Quise hablar con alguien pero estaba sola. Encendí la tele, saqué
algo de helado del refrigerador y me eché al sillón, repasando mi
lengua por entre mis labios, aún llena de temor, llena de un miedo que
dibujo una sonrisa perogrulla y entre la tele y la mañana que
seguía marchando a paso acostumbrado, recordé que tenía
que empacar. No dormiría pero al menos comería lo último
de helado sobrante antes de irme por completo de allí.
El día anterior no recordé lo que
debía hacer. Ya sobre el lomo verde de mi bicicleta, comprendí lo
libre que esa tierra dejaba a la gente, y lo triste que la hacía sentir
en su mundo globalizado si uno la habitaba por siempre. Cuan lejos estaba la
realidad americana de mi pequeño Worcester, que nunca fue tan mío
porque las distancias eran muy largas para recorrerlo por completo. Los rostros
confundidos entre latinos y niños ricos me confundían.

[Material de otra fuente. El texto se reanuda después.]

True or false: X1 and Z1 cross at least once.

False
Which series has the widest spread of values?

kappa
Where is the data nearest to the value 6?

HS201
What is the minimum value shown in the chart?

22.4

Pero mi
bicicleta me llevó durante la última semana entera a la
estación de tren, y la dejaba puesta junto a otras bicicletas
más, y mientras el tren anunciaba su salida acostumbrada a las 10 y
cuarenta de la mañana, y mientras la gente subía presurosa con un
café en la mano, yo sacaba de mi mochila roja mis provisiones.

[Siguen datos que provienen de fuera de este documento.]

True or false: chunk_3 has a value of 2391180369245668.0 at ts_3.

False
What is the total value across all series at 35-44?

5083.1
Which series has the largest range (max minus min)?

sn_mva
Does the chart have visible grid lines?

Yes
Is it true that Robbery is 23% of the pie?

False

Tenía una botella de agua, unas galletas de chocolate, dulces de arco
iris, un emparedado hecho al apuro, y un barrilito de cereal. Era la comida que
había separado por días, y que huía de la alacena de casa
muy a prisa a pesar de que debía durar para alimentarme esos días
de más allí. Aún recuerdo los dos días que
pasé comiendo macarrones y fideos pesados
Aunque mi hígado
no lo soportó, tener el estómago a medio llenar me dejaba algo de
tiempo que empleé en otros quehaceres, como recorrer más rincones
con mi pobre bicicleta que ya no daba más y a veces huía de
cuando en cuando a Boston, como aquella última semana de tres
días en que me recibió la ciudad más atractiva que tuve la
fortuna de conocer, yo, una mujer de papel que apenas y podía creer ese
sueño regalado.
Además de
la comida, llevaba en mi mochila mis autolecciones de portugués en
papel, el mapa de la ciudad de Boston y con aquel, el rastro del Sendero de la
Libertad, además del horario de regreso del tren a Worcester. Aun
recuerdo que una vez o quizás dos perdí el tren de regreso, y no
quedaba más remedio que caminar para volver a casa, lo que
constituía un trayecto de 40 minutos o una hora de trayecto en una
calzada delgada, construida al costado de la carretera. Me perdí una de
esas veces en un atajo y pedí un aventón. Una mujer muy buena y
joven me dio la mano para invitarme a subir a su camión oxidado. La
lluvia había llegado a esos lares hace mucho y no terminaba de irse. Mis
pantalones mojados y escurriendo agua en cada pisada me hacían temblar
de miedo y frío. Creo que aquella mujer solo tuvo que ver la
expresión en mis ojos y en mi nervioso ingles, apenas y le
respondí. "Like three or four miles," me dijo. Esa era la distancia que
me separaba de casa. Ya dentro, sacudí mi cabello y lo escondí
dentro de mi gorro, también mojado. Arreglé el paraguas.
Dobló una esquina y de pronto la colina cimarrona de la que había
salido por la mañana me recibía. Contenta, le agradecí el
viaje. Ella tomo mi mano, sonrió y me deseó un buen viaje de
regreso. La despedí con una sonrisa y al bajar de su Volvo que
despedía un olor a lluvia y a abandono, olvidé su nombre y con
el, ese mi último día de mi vida allí.